On the other hand, somatic cell editing would not be inherited. Dr. Lunshof mentioned that there are an increasing amount of somatic interventions that are getting approval and there are many in trial. It is important to mention that CRISPR is not the only method of genome editing. There is also Zinc Finger Nucleases and TALENs. In gene therapy, there are applications that are more suitable for some therapies than others.

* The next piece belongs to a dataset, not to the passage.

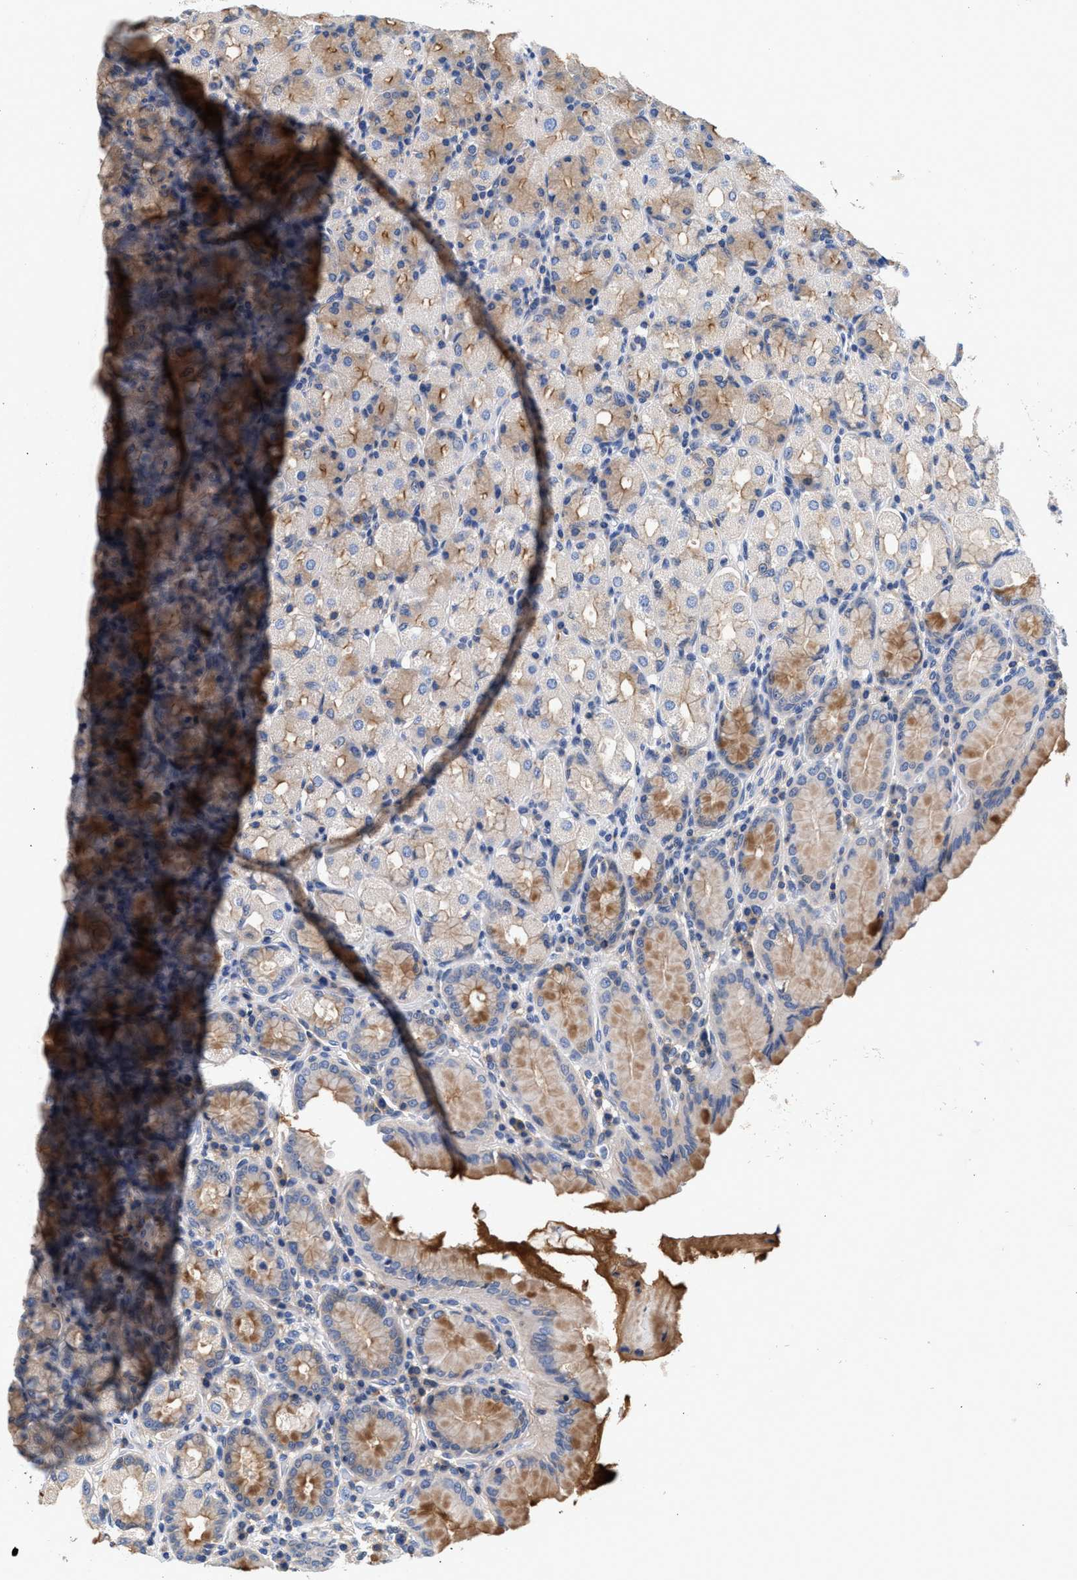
{"staining": {"intensity": "moderate", "quantity": "25%-75%", "location": "cytoplasmic/membranous"}, "tissue": "stomach", "cell_type": "Glandular cells", "image_type": "normal", "snomed": [{"axis": "morphology", "description": "Normal tissue, NOS"}, {"axis": "topography", "description": "Stomach, upper"}], "caption": "Protein expression analysis of normal human stomach reveals moderate cytoplasmic/membranous expression in approximately 25%-75% of glandular cells. (DAB (3,3'-diaminobenzidine) IHC, brown staining for protein, blue staining for nuclei).", "gene": "GNAI3", "patient": {"sex": "male", "age": 68}}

To get a better understanding of these three genome editing technologies, I then asked Dr. Lunshof if there were more ethical questions surrounding CRISPR compared to Zinc Finger Nucleases and TALENs. One thing that Dr. Lunshof stated that is important to note is that “when you look at the ethical principles, then it is of course nonsense to make a difference between if you say editing genes, gene therapy, somatic gene therapy.” You must ask the question of whether it is morally justifiable to distinguish between these technologies. The one thing to note, however, is that one of the biggest advantages associated with CRISPR is that it is very precise compared with the other technologies.
Another application of CRISPR is gene drives. A gene drive is a mechanism for preferential inheritance of a particular DNA sequence. When asked about whether there are more concerns surrounding gene drives compared to other technologies, Dr. Lunshof responded that it is very much based on a personal value system as well as to what degree one takes an anthropocentric position. She also believes that ecological interventions using gene drives are far more risky and difficult in a normative sense compared to somatic and germline editing, since the genome editing in humans is the individual’s decision. With an ecological intervention, the effects are very widespread, and even unstoppable to a degree. Over time, there may be a “ripple effect” and no one will want to take responsibility for the disaster. Additionally, with ecological interventions, the effects are not going to stay within national borders, running into regulatory issues.

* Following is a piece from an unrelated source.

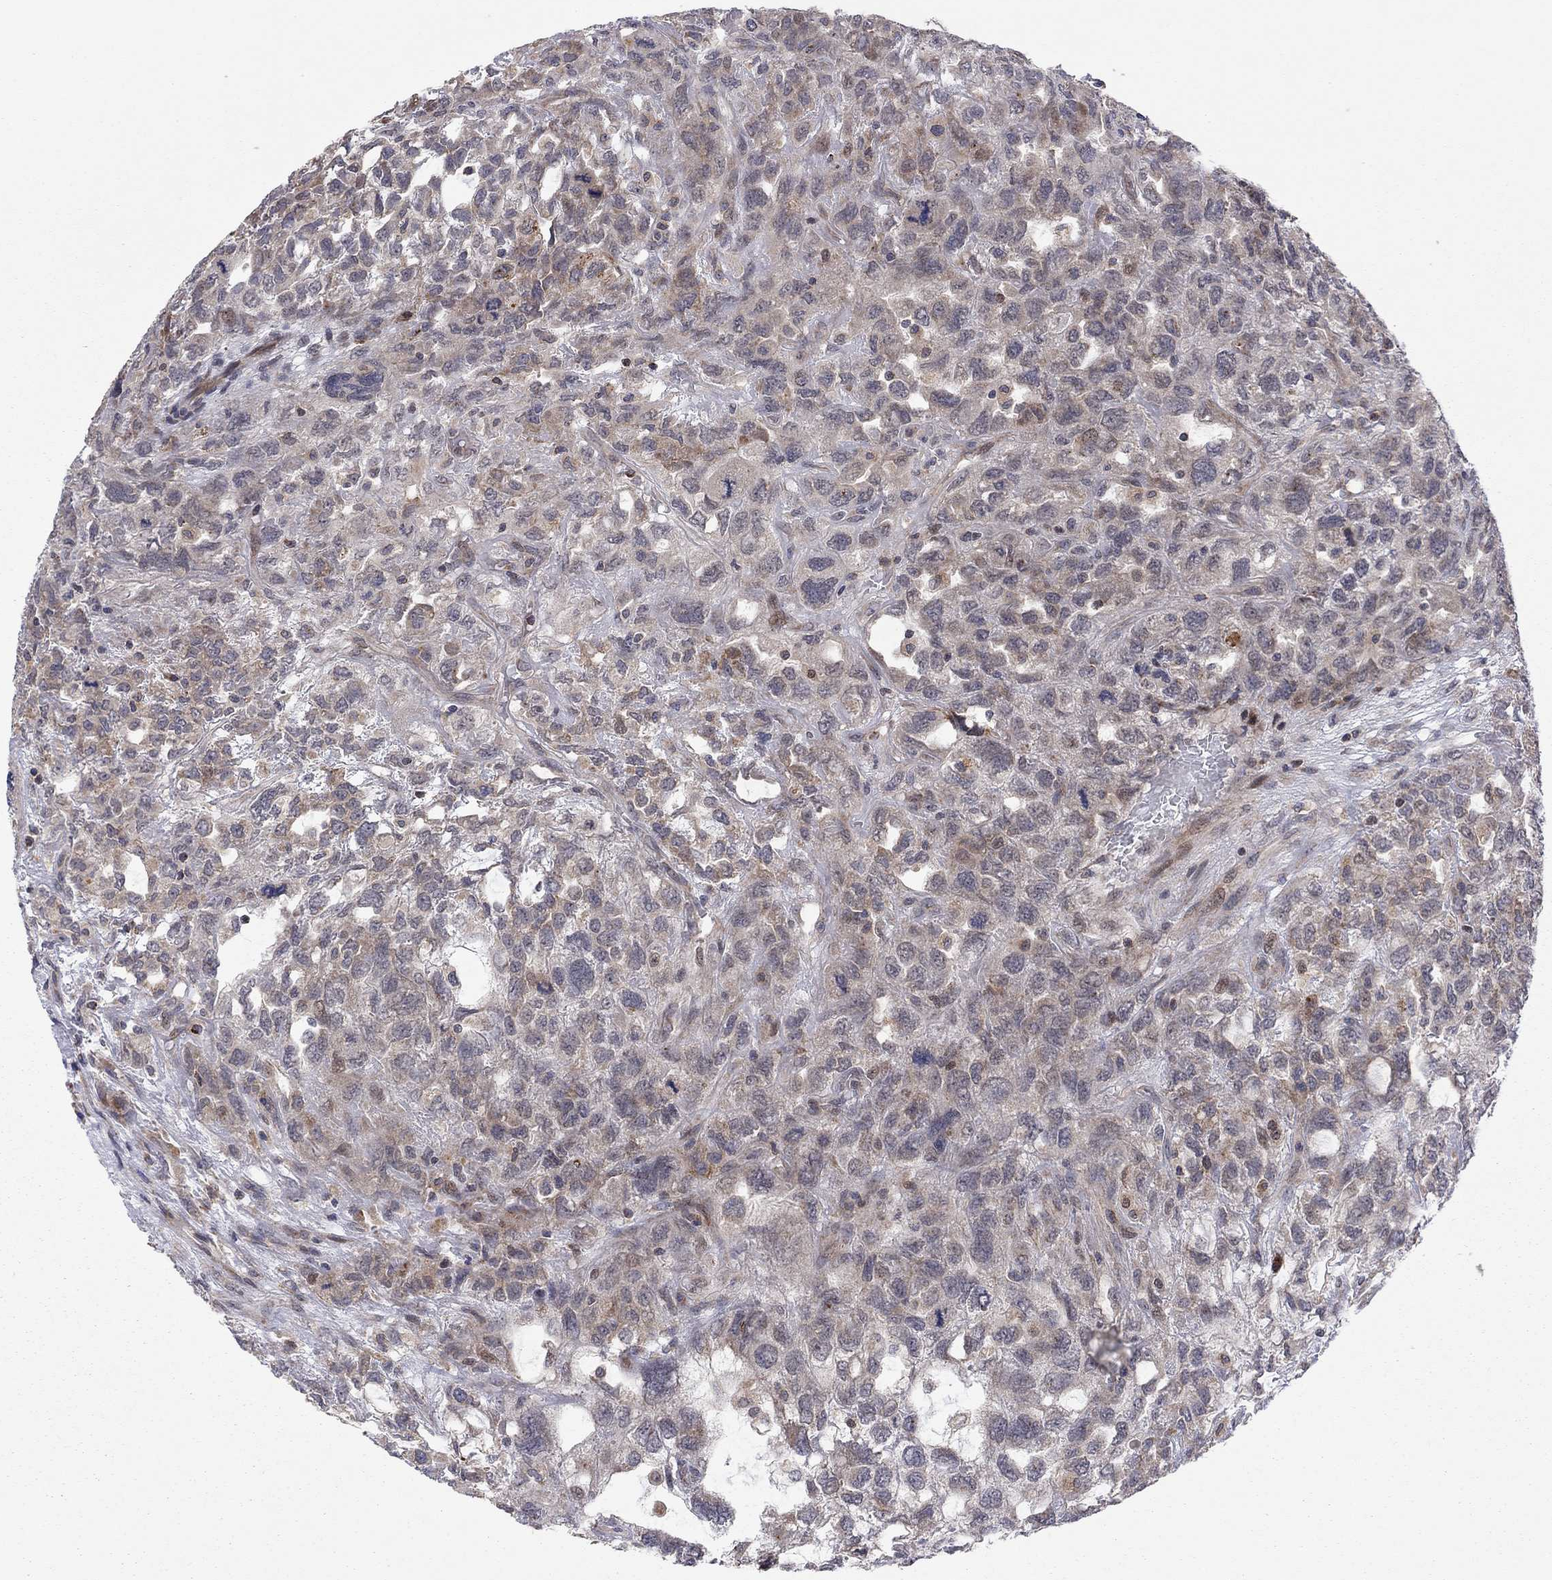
{"staining": {"intensity": "weak", "quantity": "25%-75%", "location": "cytoplasmic/membranous"}, "tissue": "testis cancer", "cell_type": "Tumor cells", "image_type": "cancer", "snomed": [{"axis": "morphology", "description": "Seminoma, NOS"}, {"axis": "topography", "description": "Testis"}], "caption": "Tumor cells demonstrate weak cytoplasmic/membranous staining in about 25%-75% of cells in testis seminoma. Using DAB (3,3'-diaminobenzidine) (brown) and hematoxylin (blue) stains, captured at high magnification using brightfield microscopy.", "gene": "IDS", "patient": {"sex": "male", "age": 52}}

Dr. Lunshof also believes that it is important for everyone to be involved in the discussion of genome editing. For gene drives, it is important for those in the region being affected to participate in the discussion of the topic before it is implemented since gene drives are localized.

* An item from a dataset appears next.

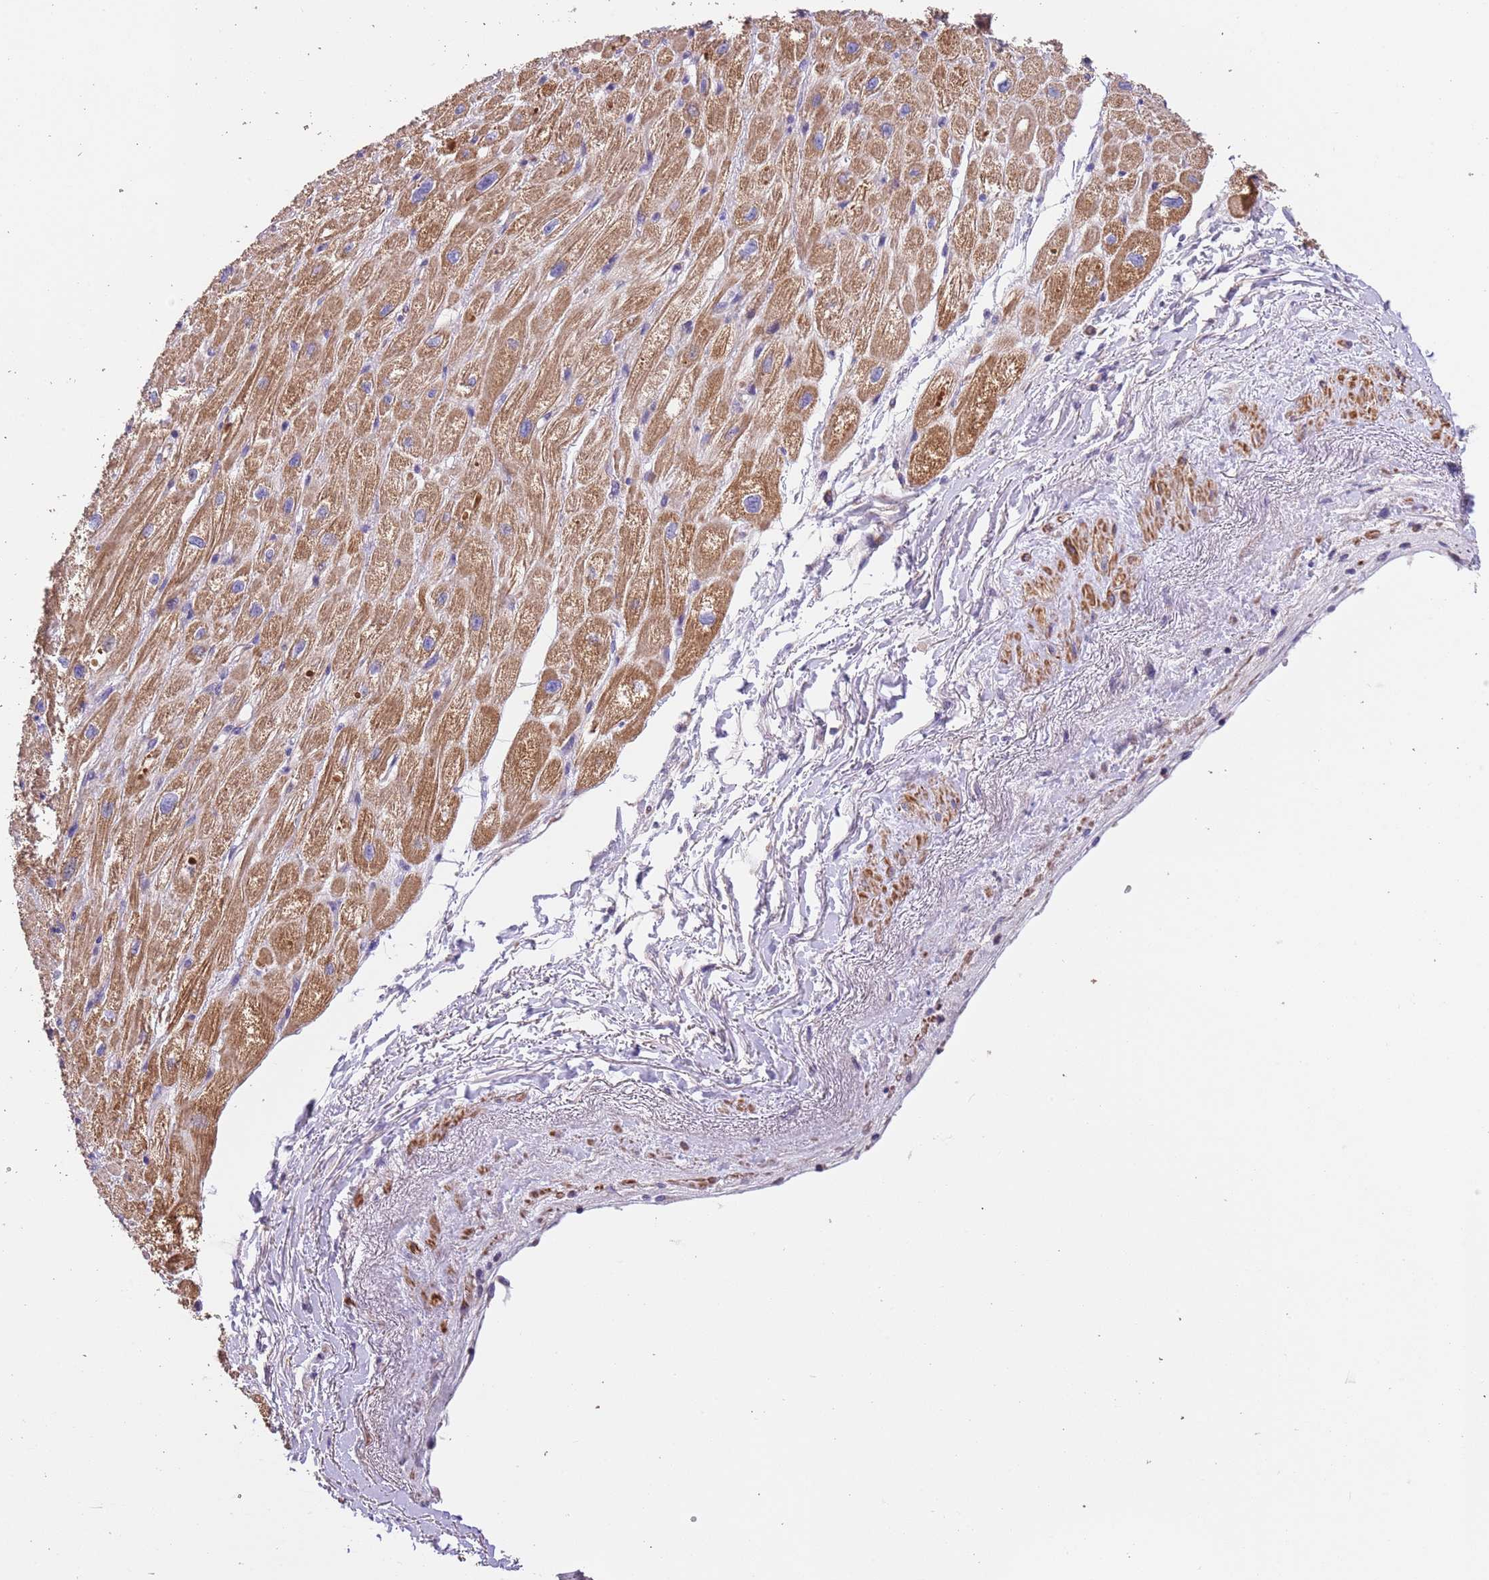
{"staining": {"intensity": "moderate", "quantity": ">75%", "location": "cytoplasmic/membranous"}, "tissue": "heart muscle", "cell_type": "Cardiomyocytes", "image_type": "normal", "snomed": [{"axis": "morphology", "description": "Normal tissue, NOS"}, {"axis": "topography", "description": "Heart"}], "caption": "A brown stain highlights moderate cytoplasmic/membranous positivity of a protein in cardiomyocytes of benign human heart muscle.", "gene": "PIGA", "patient": {"sex": "male", "age": 65}}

Dr. Lushof also described one of the newest technologies that is being developed called daisy drives. Daisy drives are constructs in which the spreading of the gene drive is limited over time as well as a set number of generations and areas. Some of the criteria Dr. Lunshof believes must be implemented for a morally acceptable application of these technologies include: localization, time sensitive, as well as reversibility.
An interesting characteristic of gene drives is that they are reversible. Because gene drives are sexually transmitted, this technology only works in sexually reproducing animals. In order to introduce the gene drive, you need a founding family.after releasing the altered species into the wild, you can potentially reverse its effects by engineering a founding family that has the reverse gene, and once these newly engineered organisms are released, they will overpower the earlier changes you had made. Dr. Lushof also mentioned that it is very important for scientists to be open about their research and share their new discoveries with the public. It is important for the public to be informed about such topics.
Another thought-provoking topic Dr. Lunshof mentioned was base editing. Many scientists agree that base editing will most likely going to be successful in making changes to the human germline rather than technologies such as CRISPR/Cas9.